E gli stracci di pasta, non casereccia, ma bensì di Monococco erano ovviamente troppo saporiti!...E il galletto ,( non polletto come è stato scritto), francese in crosta di lardo, (non pancetta), era, senza stupirsi, troppo generoso! Incredibile.
Ricordo benissimo, inoltre, la confusione del nostro mangione tra il sale delle Hawai e quello dell’Himalaya: confusione sapientemente e immediatamente chiarita da me personalmente, ma ovviamente sarà stata una finta per mettere alla prova la nostra professionalità.
Ecco quindi il filetto di bisonte: signori e signori una delusione perché era già condito in maniera perfetta e non necessitava di altro. Il sale e l’olio sono sempre portati al tavolo per ovviare ai gusti di chi gradisce un piatto maggiormente condito, ma è dignità di ogni Chef che io conosca far uscire dalla cucina piatti già “perfetti”…ma forse questo non era dato a sapere e giustamente e stato descritto come fosse un difetto.
Confuso è anche il concetto di “abbandono”: forse il nostro caro mangione non ricorda di aver lasciato le posate in bilico tra il piatto e il tavolo per molto tempo, anzi fino a quando ho preso l’iniziativa di sparecchiare il tavolo stesso. Forse il nostro enogastronauta non sa che le posate in quella posizione significano, per chi sta lavorando, che il tavolo si sta prendendo il suo tempo per mangiare con calma, senza fretta, perché sta, magari, piacevolmente chiacchierando.
Addirittura siamo riusciti a fargli apprezzare un frutto, il caco, che non è tra i suoi preferiti: appena sufficiente questo miracolo. Proprio non capisco.

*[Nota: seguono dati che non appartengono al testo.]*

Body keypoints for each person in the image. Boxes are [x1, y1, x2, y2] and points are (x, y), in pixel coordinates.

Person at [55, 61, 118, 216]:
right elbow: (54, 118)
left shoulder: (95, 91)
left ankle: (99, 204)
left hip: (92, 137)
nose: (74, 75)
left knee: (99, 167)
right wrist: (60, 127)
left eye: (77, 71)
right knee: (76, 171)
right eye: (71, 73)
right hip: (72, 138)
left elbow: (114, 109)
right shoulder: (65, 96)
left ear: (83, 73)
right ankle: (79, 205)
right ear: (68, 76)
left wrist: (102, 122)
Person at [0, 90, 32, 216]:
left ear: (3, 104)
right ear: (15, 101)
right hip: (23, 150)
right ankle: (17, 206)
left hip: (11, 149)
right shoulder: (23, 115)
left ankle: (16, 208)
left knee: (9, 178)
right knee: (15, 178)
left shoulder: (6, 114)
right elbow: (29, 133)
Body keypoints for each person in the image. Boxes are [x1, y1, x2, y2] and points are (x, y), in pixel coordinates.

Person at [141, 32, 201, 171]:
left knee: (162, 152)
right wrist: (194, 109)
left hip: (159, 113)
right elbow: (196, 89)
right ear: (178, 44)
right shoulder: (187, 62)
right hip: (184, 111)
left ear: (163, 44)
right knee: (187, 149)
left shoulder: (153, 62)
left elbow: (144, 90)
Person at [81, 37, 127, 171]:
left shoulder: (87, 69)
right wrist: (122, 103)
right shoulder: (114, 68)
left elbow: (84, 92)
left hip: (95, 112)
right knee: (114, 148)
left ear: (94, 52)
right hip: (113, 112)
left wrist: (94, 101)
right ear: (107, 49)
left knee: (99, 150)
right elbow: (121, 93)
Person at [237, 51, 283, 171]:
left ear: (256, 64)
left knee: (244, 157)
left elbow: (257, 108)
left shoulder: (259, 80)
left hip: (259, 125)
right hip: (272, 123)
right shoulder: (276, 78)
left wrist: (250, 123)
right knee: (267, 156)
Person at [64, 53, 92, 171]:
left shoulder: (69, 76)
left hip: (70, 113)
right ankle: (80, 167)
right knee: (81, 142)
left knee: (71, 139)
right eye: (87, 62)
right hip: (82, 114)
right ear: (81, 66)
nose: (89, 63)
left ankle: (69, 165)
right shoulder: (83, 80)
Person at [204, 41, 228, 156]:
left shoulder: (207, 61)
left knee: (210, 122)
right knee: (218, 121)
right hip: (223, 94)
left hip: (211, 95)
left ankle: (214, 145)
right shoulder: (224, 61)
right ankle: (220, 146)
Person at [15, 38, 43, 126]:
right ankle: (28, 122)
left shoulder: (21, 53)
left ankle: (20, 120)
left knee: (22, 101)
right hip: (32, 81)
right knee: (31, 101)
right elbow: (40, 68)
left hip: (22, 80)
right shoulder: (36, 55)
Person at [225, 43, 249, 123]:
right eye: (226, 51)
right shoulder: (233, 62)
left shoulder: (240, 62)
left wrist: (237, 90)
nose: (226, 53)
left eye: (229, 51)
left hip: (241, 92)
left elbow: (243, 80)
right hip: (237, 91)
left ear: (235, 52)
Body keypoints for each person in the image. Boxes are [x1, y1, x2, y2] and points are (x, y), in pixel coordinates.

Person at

E’ proprio questo il meccanismo contorto che non risulta chiaro a chi vi legge: una persona tecnicamente non preparata a parlare di acidità, di struttura, di sapidità, di contrasto di sapori e di temperature, di tecniche di cotture utilizza un sito che tratta di ristorazione, permettendosi di esprimere un giudizio, parlando, a sorpresa, di se stesso, quasi fosse un sito per single: sappiamo infatti che ha difficoltà con la segnaletica stradale, che è pigro, che non gli piace il chiodo di garofano, sappiamo che preferisce i sapori decisi e forti a quelli eleganti e delicati, sappiamo che non ama i cachi, che è distratto e superficiale,…e proprio non capisco cosa c’entrino tutte queste sue doti con la recensione di un locale e della sua cucina!

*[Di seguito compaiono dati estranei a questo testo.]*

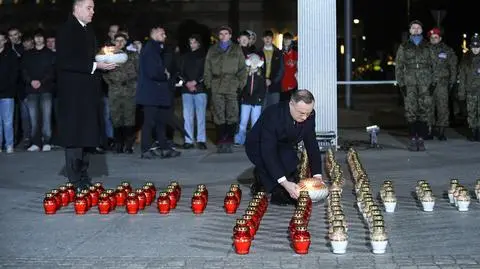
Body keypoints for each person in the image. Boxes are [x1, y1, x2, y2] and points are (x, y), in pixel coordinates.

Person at [56, 0, 116, 192]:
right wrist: (95, 66)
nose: (93, 12)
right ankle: (75, 180)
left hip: (88, 93)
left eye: (93, 8)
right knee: (75, 135)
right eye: (89, 8)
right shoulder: (67, 30)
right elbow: (65, 61)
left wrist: (104, 59)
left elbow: (89, 57)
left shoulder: (88, 30)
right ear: (77, 8)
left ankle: (83, 176)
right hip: (73, 94)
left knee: (87, 135)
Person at [245, 89, 323, 205]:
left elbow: (311, 144)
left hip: (283, 143)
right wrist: (284, 183)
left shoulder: (309, 114)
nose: (305, 117)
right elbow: (268, 152)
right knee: (279, 189)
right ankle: (261, 180)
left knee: (290, 165)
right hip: (258, 146)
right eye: (301, 113)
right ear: (291, 104)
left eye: (308, 113)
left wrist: (317, 176)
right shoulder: (273, 114)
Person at [136, 26, 180, 159]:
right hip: (151, 93)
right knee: (149, 122)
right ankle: (146, 149)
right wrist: (165, 74)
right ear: (154, 34)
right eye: (162, 34)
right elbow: (152, 72)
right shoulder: (150, 50)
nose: (164, 36)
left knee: (161, 121)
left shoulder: (155, 49)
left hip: (157, 93)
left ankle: (164, 147)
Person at [395, 20, 435, 151]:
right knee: (411, 111)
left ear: (422, 30)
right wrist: (402, 84)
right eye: (413, 28)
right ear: (410, 30)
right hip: (410, 83)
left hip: (425, 83)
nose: (416, 30)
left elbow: (435, 66)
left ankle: (421, 139)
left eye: (418, 28)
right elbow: (399, 67)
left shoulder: (428, 46)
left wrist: (433, 84)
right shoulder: (404, 47)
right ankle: (413, 138)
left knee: (424, 111)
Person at [458, 34, 480, 141]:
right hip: (470, 91)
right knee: (471, 112)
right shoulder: (466, 60)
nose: (475, 49)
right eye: (474, 47)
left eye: (478, 47)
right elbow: (462, 77)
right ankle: (473, 131)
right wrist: (461, 92)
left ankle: (479, 132)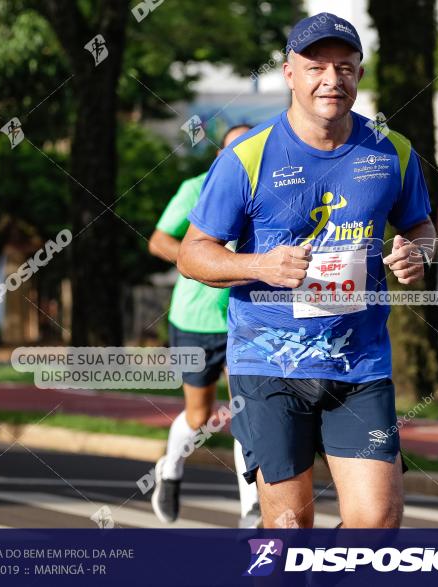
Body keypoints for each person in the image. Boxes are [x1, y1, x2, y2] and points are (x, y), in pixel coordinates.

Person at [177, 12, 436, 528]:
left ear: (360, 75)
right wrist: (260, 265)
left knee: (378, 520)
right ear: (289, 72)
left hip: (360, 365)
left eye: (344, 67)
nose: (331, 79)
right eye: (316, 66)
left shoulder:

Il cappello giallo, se ho capito bene, non è quindi riferito al Giasarol, ma bensì a tutti i Balbi blogghianti che alla stregua di un bambino capriccioso, senza il proprio giocattolo preferito, diventano incontentabili!
In tutto questo c’è anche un aspetto positivo:meno male non è andata sprecata la bottiglia di Ribolla di Damijan!